Robert Lewandowski miał być liderem, kapitanem, który poprowadzi Polaków do pierwszego od 32 lat awansu z mundialowej grupy, ale nic z tego. Naszego napastnika nie oszczędziły media w Niemczech, gdzie na co dzień występuje.
W niedzielny wieczór reprezentacja Polski została zmiażdżona w Kazaniu przez Kolumbię (0:3) i straciła szansę na udział w fazie pucharowej mistrzostw świata.
"Tschuessikowski, Lewandowski!" - rozpoczynają swój artykuł dziennikarze "Sport Bilda", a "tschuess" w języku niemieckim oznacza "do widzenia".
Nasi zachodni sąsiedzi piszą o kolejnej, po porażce z Senegalem, wielkiej plajcie Lewandowskiego i całej reprezentacji. "Napastnik Bayernu znów praktycznie nic nie pokazał, a chciał wykorzystać mundial jako wielką scenę do pożegnania Monachium" - stwierdzono.
Jeszcze trzy lata kontraktu
Dziennik przypomina, że Polak za pośrednictwem swojego agenta Piniego Zahaviego poinformował Bayern, że potrzebuje nowych wyzwań, że chce opuścić Bawarię. "Po tym występie w Rosji Lewa może się cieszyć, że jego kontrakt z Bayernem obowiązuje do 2021 roku" - skwitowano.
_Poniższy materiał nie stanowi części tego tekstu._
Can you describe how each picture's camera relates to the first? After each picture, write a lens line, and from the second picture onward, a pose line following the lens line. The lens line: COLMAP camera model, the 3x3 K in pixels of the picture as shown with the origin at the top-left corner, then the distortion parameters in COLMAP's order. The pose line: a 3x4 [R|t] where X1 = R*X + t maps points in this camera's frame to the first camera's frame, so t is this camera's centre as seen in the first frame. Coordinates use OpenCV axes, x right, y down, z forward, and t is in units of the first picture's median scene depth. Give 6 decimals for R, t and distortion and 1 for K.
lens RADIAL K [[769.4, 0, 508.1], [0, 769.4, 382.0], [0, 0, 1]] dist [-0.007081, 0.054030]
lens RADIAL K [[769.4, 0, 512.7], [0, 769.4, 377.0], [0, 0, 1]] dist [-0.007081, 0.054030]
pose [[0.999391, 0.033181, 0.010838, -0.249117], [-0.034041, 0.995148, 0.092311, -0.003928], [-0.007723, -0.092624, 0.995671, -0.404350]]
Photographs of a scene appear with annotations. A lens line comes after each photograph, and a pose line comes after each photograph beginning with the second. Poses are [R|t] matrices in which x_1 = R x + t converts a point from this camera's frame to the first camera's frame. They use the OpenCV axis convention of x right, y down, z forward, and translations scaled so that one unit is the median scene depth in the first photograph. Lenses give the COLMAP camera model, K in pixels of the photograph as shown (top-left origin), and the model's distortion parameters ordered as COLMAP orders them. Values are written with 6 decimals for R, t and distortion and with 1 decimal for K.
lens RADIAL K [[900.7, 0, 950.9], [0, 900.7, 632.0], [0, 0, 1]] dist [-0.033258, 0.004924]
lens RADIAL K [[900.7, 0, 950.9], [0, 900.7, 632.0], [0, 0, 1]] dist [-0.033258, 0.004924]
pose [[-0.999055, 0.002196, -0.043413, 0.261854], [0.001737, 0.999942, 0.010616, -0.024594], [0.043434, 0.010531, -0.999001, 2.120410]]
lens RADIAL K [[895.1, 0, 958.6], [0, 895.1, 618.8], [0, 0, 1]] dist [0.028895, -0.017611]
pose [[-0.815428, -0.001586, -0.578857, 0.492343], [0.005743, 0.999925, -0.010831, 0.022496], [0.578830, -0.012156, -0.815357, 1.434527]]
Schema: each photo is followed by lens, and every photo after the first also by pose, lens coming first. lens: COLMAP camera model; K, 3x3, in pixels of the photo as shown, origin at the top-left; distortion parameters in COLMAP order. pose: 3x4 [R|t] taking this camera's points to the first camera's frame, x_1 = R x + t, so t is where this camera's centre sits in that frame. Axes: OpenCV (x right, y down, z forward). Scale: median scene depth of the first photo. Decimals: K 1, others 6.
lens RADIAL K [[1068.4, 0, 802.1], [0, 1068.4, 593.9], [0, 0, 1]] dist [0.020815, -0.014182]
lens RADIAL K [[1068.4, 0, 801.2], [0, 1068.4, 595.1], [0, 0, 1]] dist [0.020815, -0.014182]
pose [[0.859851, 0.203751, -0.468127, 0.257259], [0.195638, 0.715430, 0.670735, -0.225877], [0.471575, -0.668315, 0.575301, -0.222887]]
"Najlepszym sposobem na uciszenie głosów krytyki było zagranie możliwie najlepszego meczu i po prostu strzelanie goli" - napisano i przypomniano fatalną statystkę "Lewego" z mecz z Senegalem - tylko 32 kontakty z piłką i dwa strzały.
Na przeciwnym do Lewandowskiego biegunie znalazł się inny gracz Bayernu, Kolumbijczyk James Rodriguez. "James to zupełnie co innego!" - napisano i wystawiono mu najwyższą możliwą notę 1. Nic w tym dziwnego, rozgrywający zaliczył dwie asysty i bardzo mocno przyczynił się do wyrzucenia Polaków z mundialu.